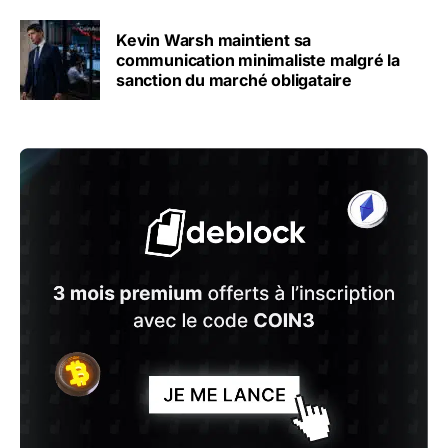
Kevin Warsh maintient sa
communication minimaliste malgré la
sanction du marché obligataire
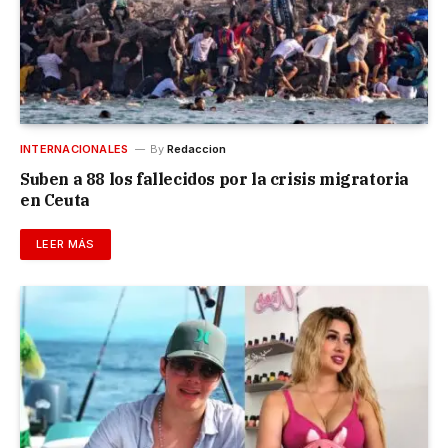
INTERNACIONALES
By
Redaccion
Suben a 88 los fallecidos por la crisis migratoria
en Ceuta
LEER MÁS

━━━━━━━━━━

From the first line to the last, transcribe the listing exactly; skip the pictures.

## ANSWER FOR THIS EXERCISE
Kevin Warsh maintient sa
communication minimaliste malgré la
sanction du marché obligataire
INTERNACIONALES
By
Redaccion
Suben a 88 los fallecidos por la crisis migratoria
en Ceuta
LEER MÁS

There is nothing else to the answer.